Il passe alors au manichéisme, cette philosophie-spiritualité dualiste, travers de l'esprit dont on retrouvera des succédanés tout au long de l'histoire de la pensée. Augustin souligne, avec le recul de l'autobiographe se tournant vers ces années passées, le piège de la pensée tendu par cette spiritualité qui utilisait de bons mots pour véhiculer un fond fallacieux. "il y avait sur leurs livres un piège diabolique, une glu faite d'une combinaison de syllabes de votre nom et des noms de N.-S. Jésus-Christ et du Paraclet consolateur, l'Esprit-Saint. Ils avaient sans cesse ces noms à la bouche, mais ce n'était qu'un son, qu'un bruit de langue; leur coeur était vide de vérité". Leçon dont nous devons reconnaître l'actualité ; aujourd'hui comme à l'époque d'Augustin, la prudence est de mise face à cette monnaie de singe que sont les mots, et au-delà, leur utilisation par les écoles de pensée, les doctrines.

Au livre III (chap. 6), Augustin en vient à affirmer qu'il y a plus de fruit à tirer des "fables", c'est-à-dire des fictions, que des doctrines. Il est vrai que la fiction présente l'avantage de se présenter comme telle. "Les vers, la poésie, je peux y trouver un aliment substantiel... je déclamais la Médée volante, mais je n'affirmais pas la vérité de l'aventure... quant à ces autres sottises, j'y ai cru." Il y a moins de danger à lire les poètes qu'à lire les philosophes.

Ne nions pas pour autant le danger du "poème" (au sens large de création littéraire) : je veux parler de son caractère séduisant, et de son action sur les passions. La forme du "poème" (le style: image, rythme, sonorités) procure un plaisir esthétique ; elle s'adresse aux sens et à l'imagination, ce plaisir est d'ordre charnel, et cette enveloppe exquise donnerait goût, selon certains, aux agitations décrites, même quand le but est de les critiquer. Les constructions intellectuelles des philosophes, quant à elles, produisent un plaisir intellectuel ;  en cela elles touchent plus facilement l'orgueil, et n'en sont que plus dangereuses. L'esthète aveuglé par la beauté est certainement moins nuisible que l'intellectuel aveuglé par tel système de pensée, car le second finit par avoir une influence sur l'action.

·····

**Votre tâche**
Recopiez fidèlement le passage de l'extrait sur Augustin qui va de « Au livre III » jusqu'à « lire les philosophes. » inclus. Les items qui suivent ne sont pas nécessaires.

**Extrait des données**
·····

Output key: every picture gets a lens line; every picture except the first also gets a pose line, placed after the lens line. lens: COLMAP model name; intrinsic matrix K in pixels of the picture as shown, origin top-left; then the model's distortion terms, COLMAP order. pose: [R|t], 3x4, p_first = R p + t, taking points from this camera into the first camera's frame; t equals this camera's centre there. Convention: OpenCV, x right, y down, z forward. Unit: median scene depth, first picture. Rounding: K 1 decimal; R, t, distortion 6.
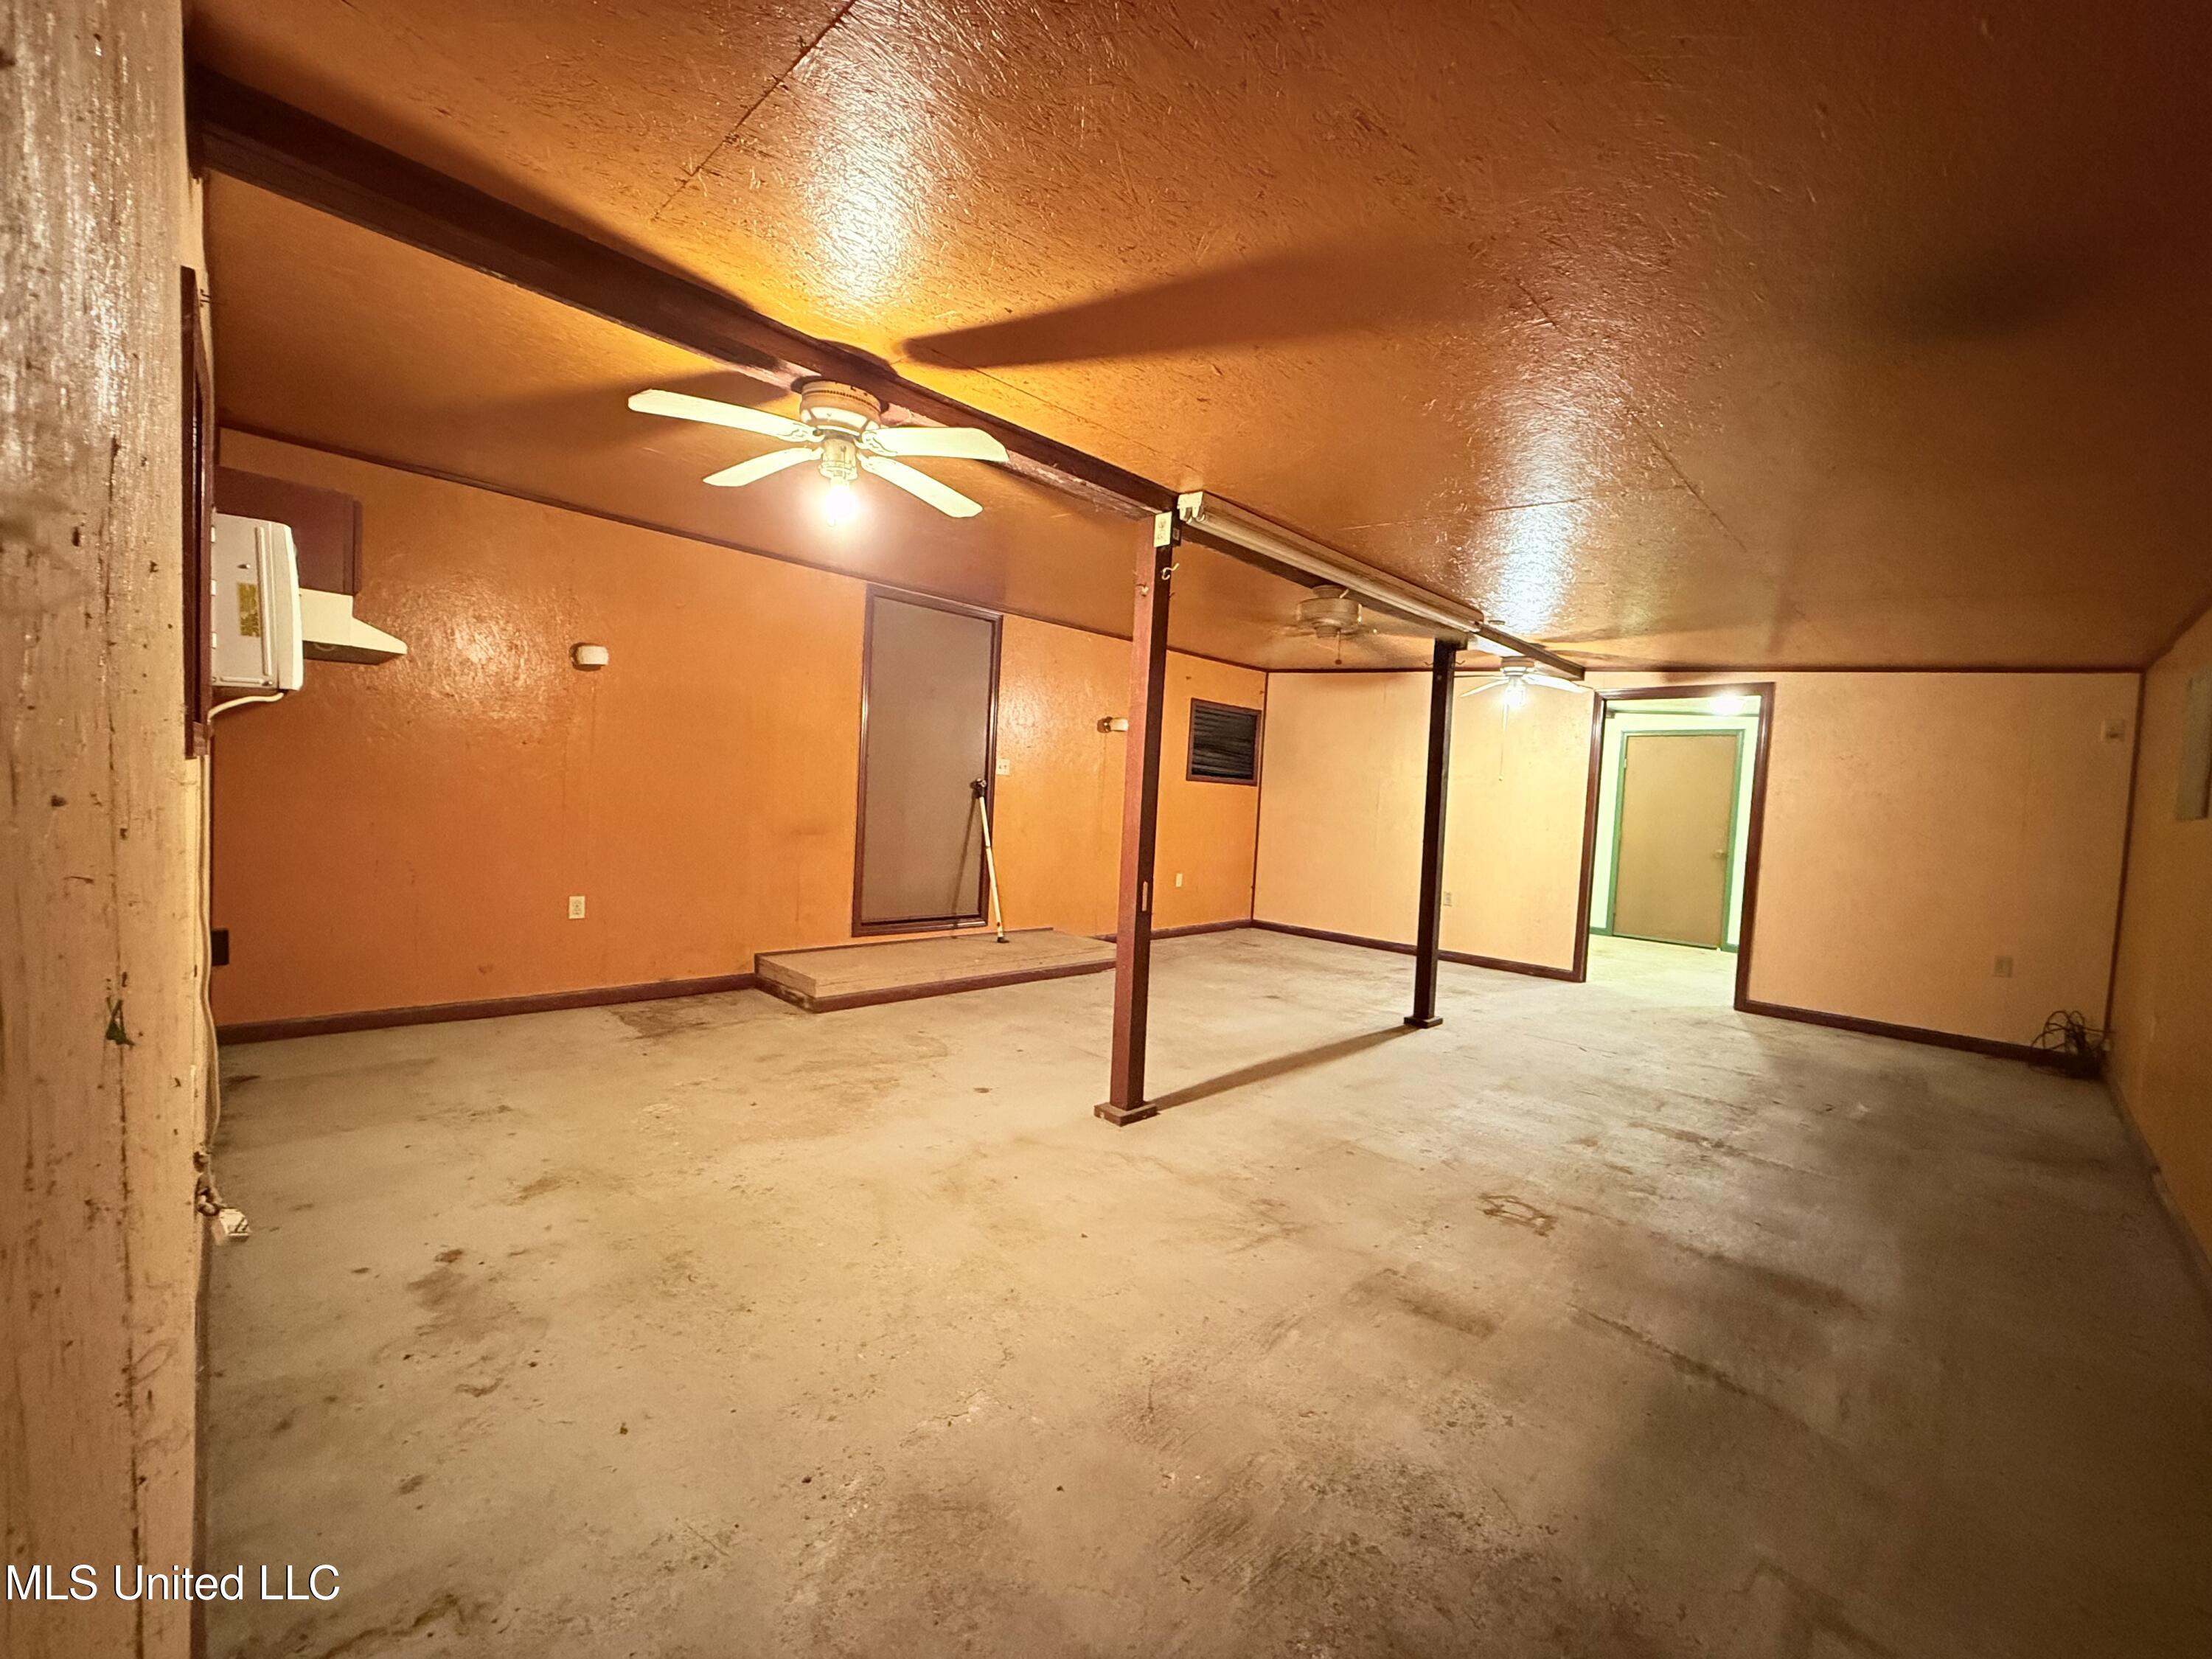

·····

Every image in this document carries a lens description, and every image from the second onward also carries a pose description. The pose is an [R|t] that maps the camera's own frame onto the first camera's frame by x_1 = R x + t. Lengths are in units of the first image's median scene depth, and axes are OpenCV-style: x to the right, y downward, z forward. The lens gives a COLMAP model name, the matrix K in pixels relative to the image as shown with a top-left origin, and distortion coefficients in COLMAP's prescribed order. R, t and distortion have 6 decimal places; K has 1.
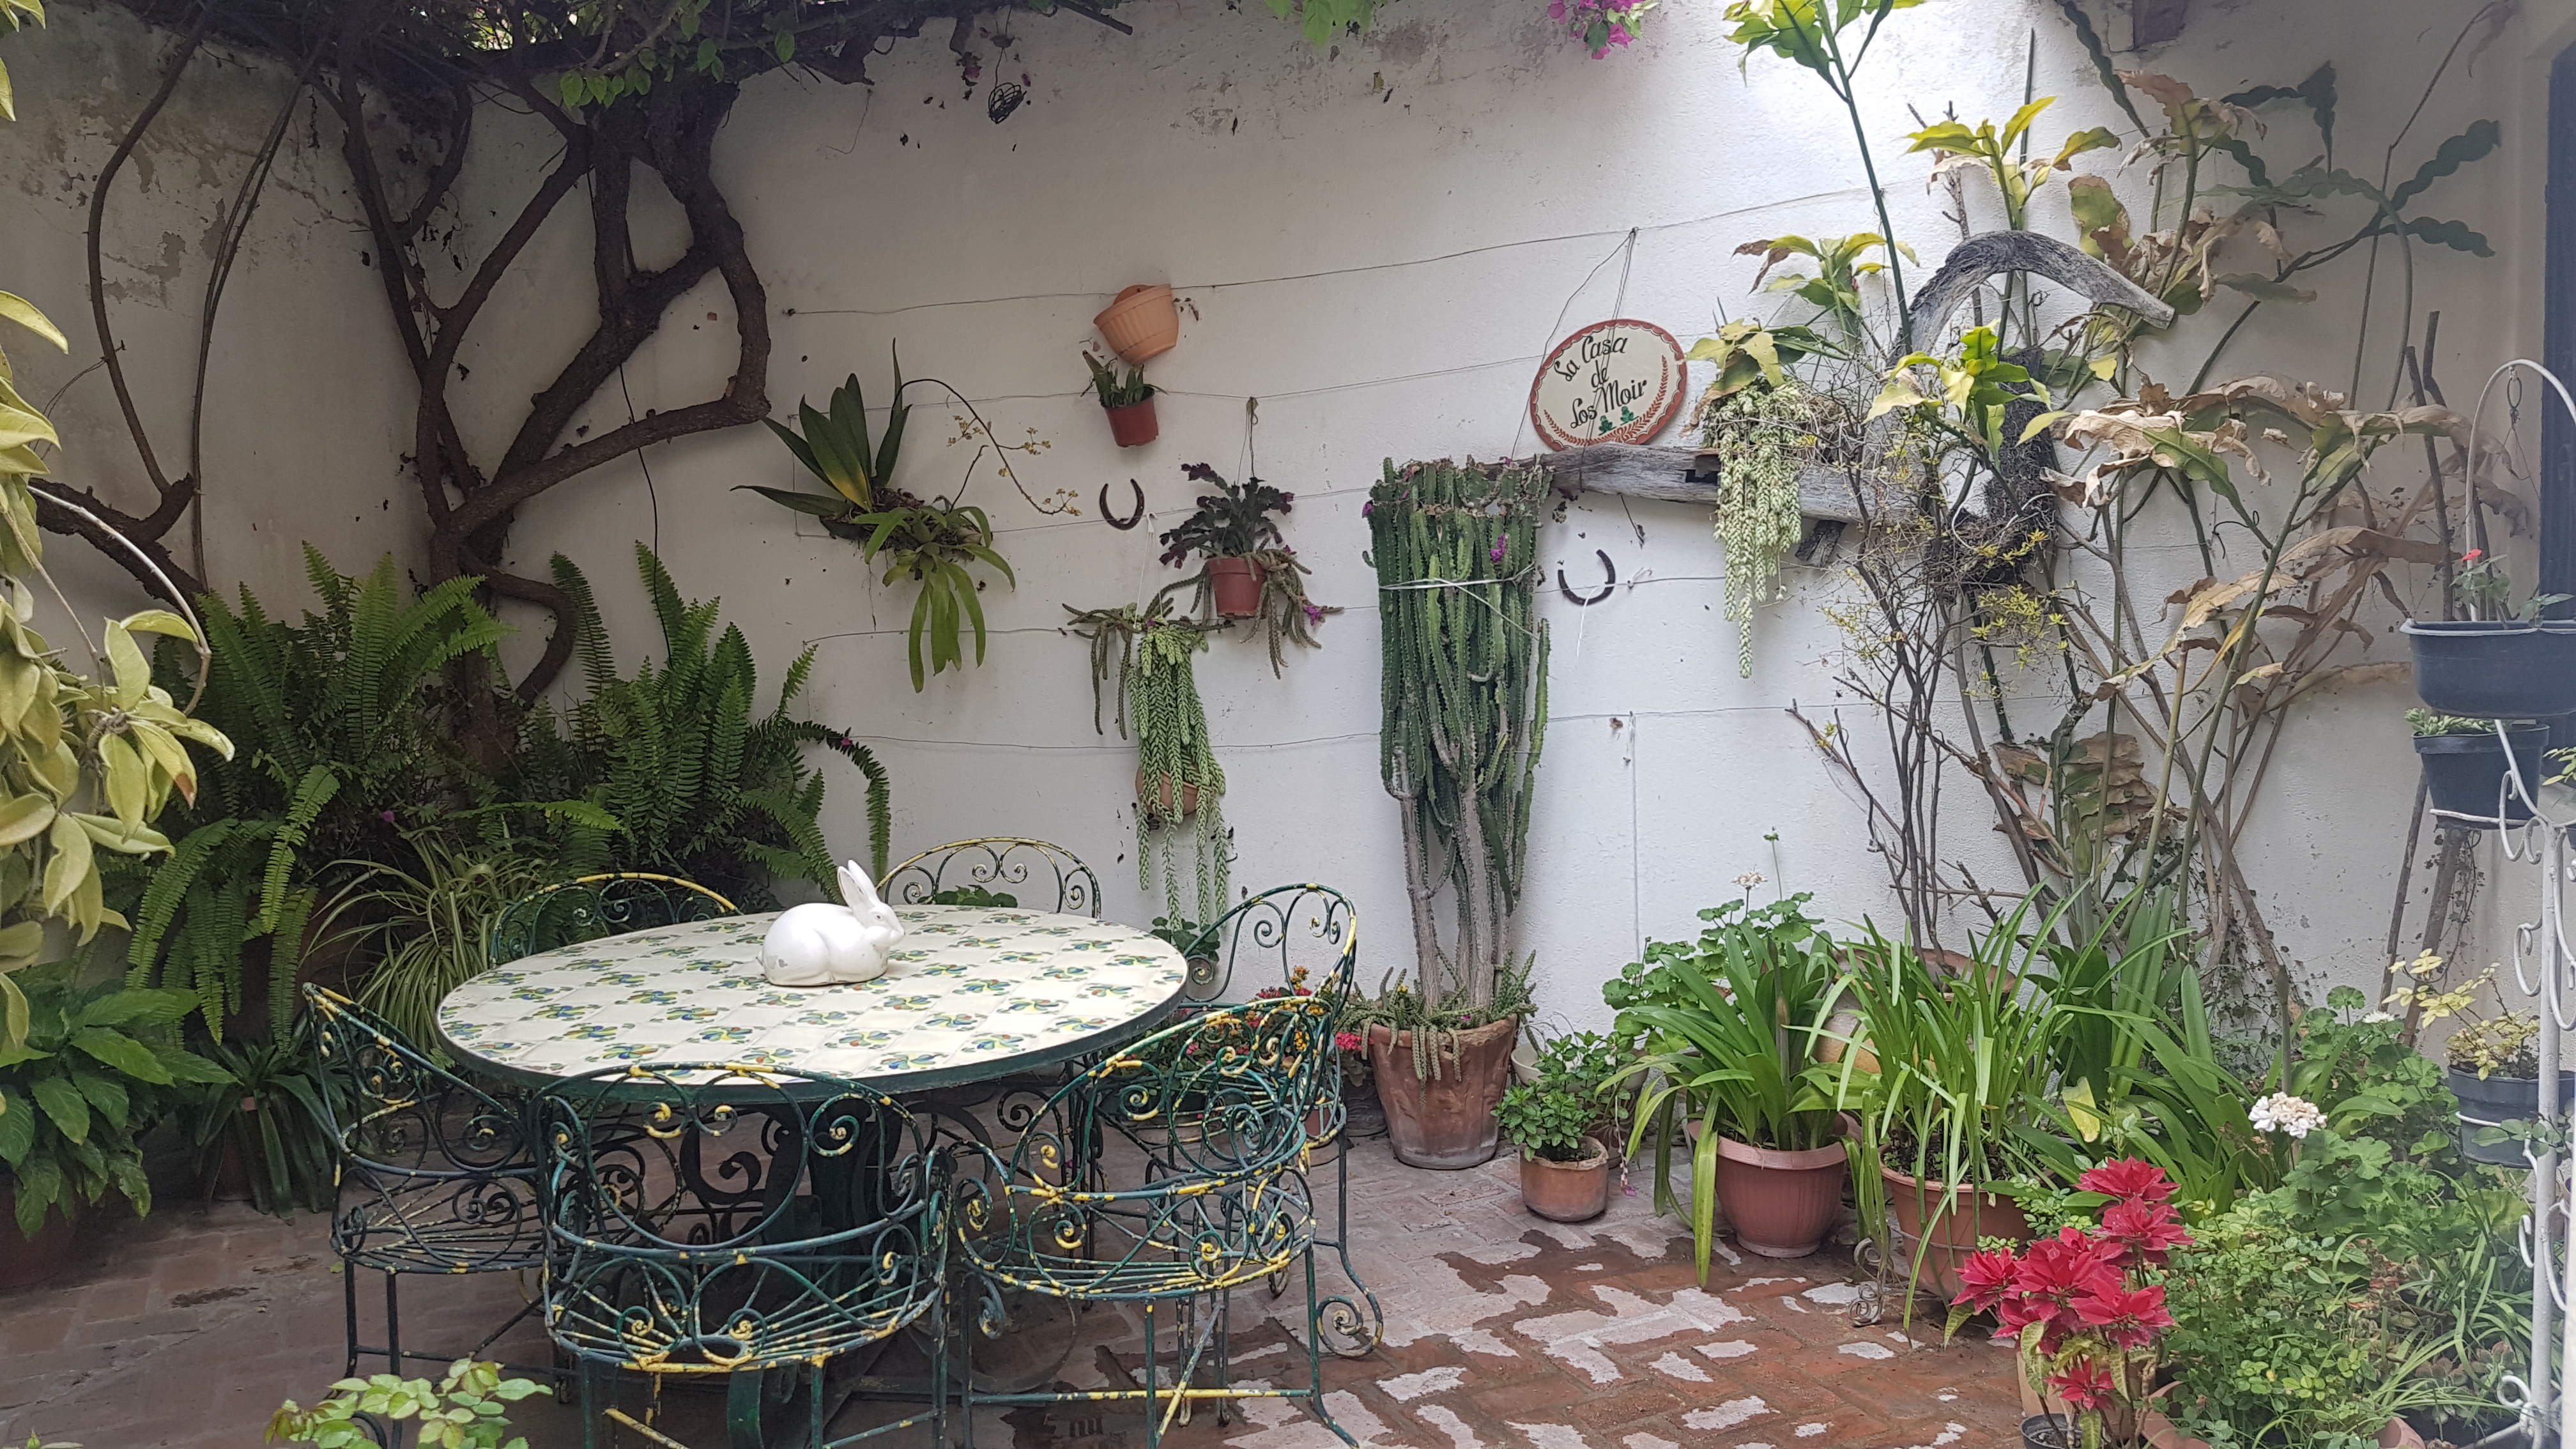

·····

**Votre solution**
Au livre III (chap. 6), Augustin en vient à affirmer qu'il y a plus de fruit à tirer des "fables", c'est-à-dire des fictions, que des doctrines. Il est vrai que la fiction présente l'avantage de se présenter comme telle. "Les vers, la poésie, je peux y trouver un aliment substantiel... je déclamais la Médée volante, mais je n'affirmais pas la vérité de l'aventure... quant à ces autres sottises, j'y ai cru." Il y a moins de danger à lire les poètes qu'à lire les philosophes.